Situation hydrologique au 13 août 2019 - Un déficit pluviométrique de 30% en moyenne sur la France et un deuxième épisode de canicule

20/08/2019

Durant le mois de juillet 2019, en moyenne sur le pays, la pluviométrie a été déficitaire de plus de 30 %. Depuis septembre, le déficit pluviométrique reste de 20 % en moyenne sur la France. Un épisode de canicule, le second de l’été, a concerné la France du 21 au 26 juillet, avec des températures maximales exceptionnellement élevées sur le nord du pays. Cette nouvelle vague de chaleur intense a favorisé l’asséchement des sols superficiels.

La sécheresse des sols déjà présente fin juin du centre du pays aux frontières du Nord-Est est plus sévère sur ces régions. Elle concerne également les Pays de la Loire et la Normandie. Elle est particulièrement marquée sur l’est du Cantal, le Puy-de-Dôme, l’Allier, la Creuse, le Cher et la Loire. En revanche, la sécheresse des sols superficiels s’est atténuée en Nouvelle-Aquitaine, sur le piémont pyrénéen comme en Corse.

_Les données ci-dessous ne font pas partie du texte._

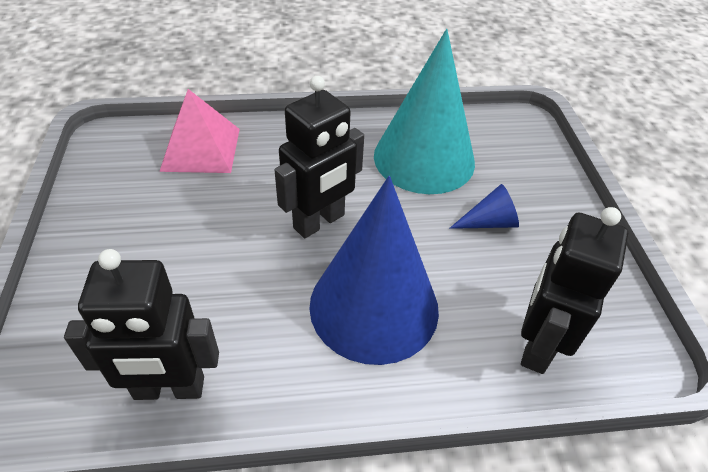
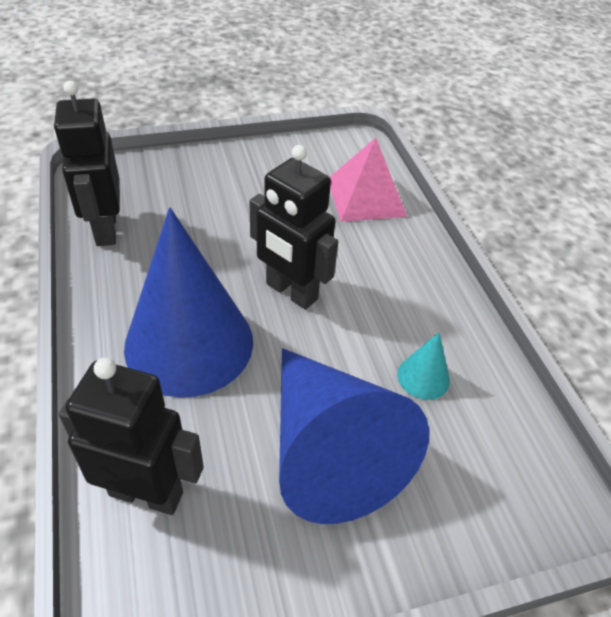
camera: 80 degrees right, 0 degrees up
(424, 158) = (423, 377): turquoise cone -> turquoise cone, size x0.41
(489, 222) = (328, 449): blue cone -> blue cone, size x2.47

Durant le mois de juillet, la vidange se poursuit et l’ensemble des nappes du territoire sont en baisse. Ce constat est habituel à cette période de l’année, les pluies infiltrées étant absorbées par la végétation. Cependant, la baisse des niveaux s’est fortement accélérée au cours des deux derniers mois.

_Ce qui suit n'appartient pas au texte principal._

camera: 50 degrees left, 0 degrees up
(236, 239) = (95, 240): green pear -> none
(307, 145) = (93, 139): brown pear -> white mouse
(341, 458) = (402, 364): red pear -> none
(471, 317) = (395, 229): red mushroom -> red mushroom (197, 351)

Les niveaux des nappes se situent généralement en dessous des niveaux moyens des mois de juillet. Les nappes de l’Alsace, de Bourgogne, d’Auvergne-Rhône-Alpes et du sud de Centre-Val-de-Loire présentent des niveaux peu satisfaisants, bas à très bas et parfois proches des minimas enregistrés pour un mois de juillet. Seule exception, les nappes alluviales de Corse profitent des pluviométries excédentaires de mai, ayant permis de poursuivre la recharge, et de juillet.

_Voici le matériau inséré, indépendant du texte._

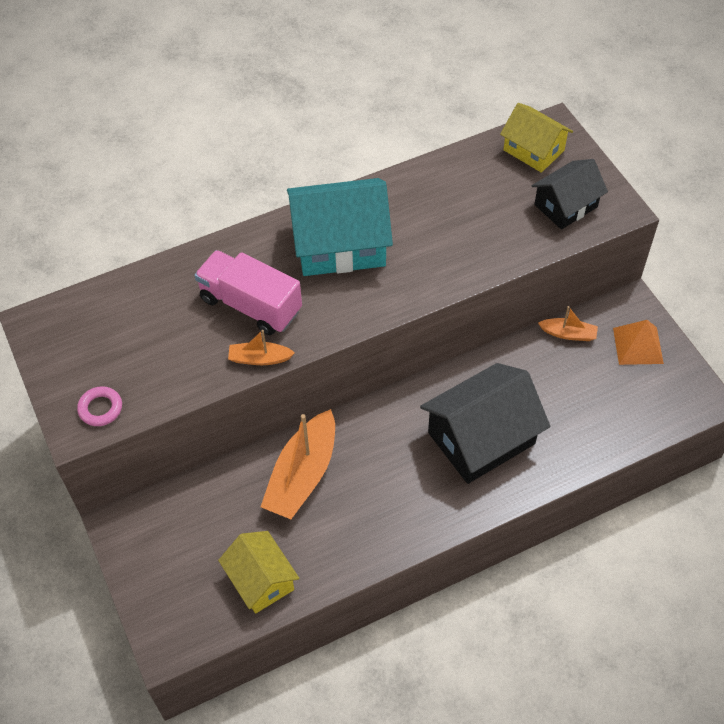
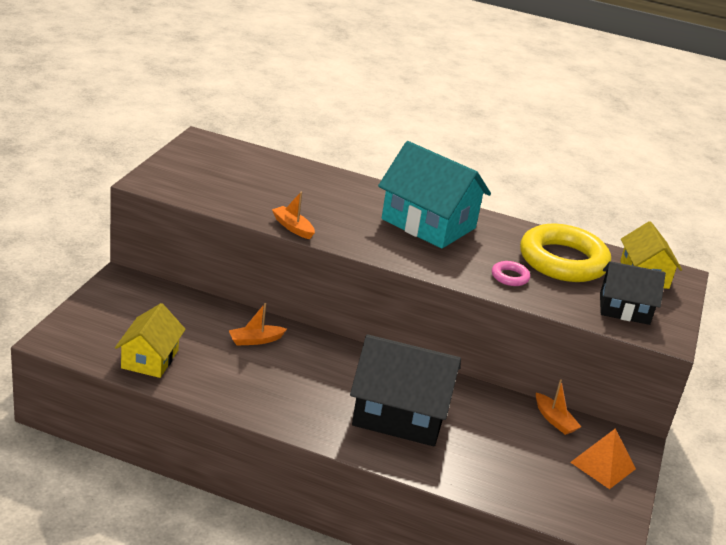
camera: 40 degrees right, 25 degrees down
(100, 408) = (172, 184): pink ring -> pink ring (510, 277)
(251, 305) = (328, 208): pink truck -> none
(302, 475) = (255, 340): orange boat -> orange boat, size x0.50
(472, 191) = (563, 261): none -> yellow ring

Au 19 août, 84 départements ont mis en œuvre des mesures de restrictions des usages de l’eau. À titre de comparaison, sur la même période l’an passé, 49 départements avaient mis en place ces arrêtés et ils étaient 82 en 2017 et 34 en 2016.

Le bulletin national de situation hydrologique (BSH) est constitué d’un ensemble de cartes et de leurs commentaires qui présentent l’évolution mensuelle des ressources en eau. Chaque mois, il décrit la situation quantitative des milieux aquatiques (pluies efficaces, débits des cours d’eau, niveau des nappes d’eau souterraine, état de remplissage des barrages-réservoirs) et fournit une information synthétique sur les arrêtés préfectoraux pris pour limiter les usages de l’eau durant la période d’étiage. Le BSH est réalisé sous l’égide d'un comité de rédaction composé des différents contributeurs du BSH (producteurs et gestionnaires de données), animé par l'Office International de l’Eau (OIEau), en lien avec la direction de l’eau et de la biodiversité du ministère de la transition écologique et solidaire, et avec le soutien financier de l'Agence française pour la biodiversité (AFB).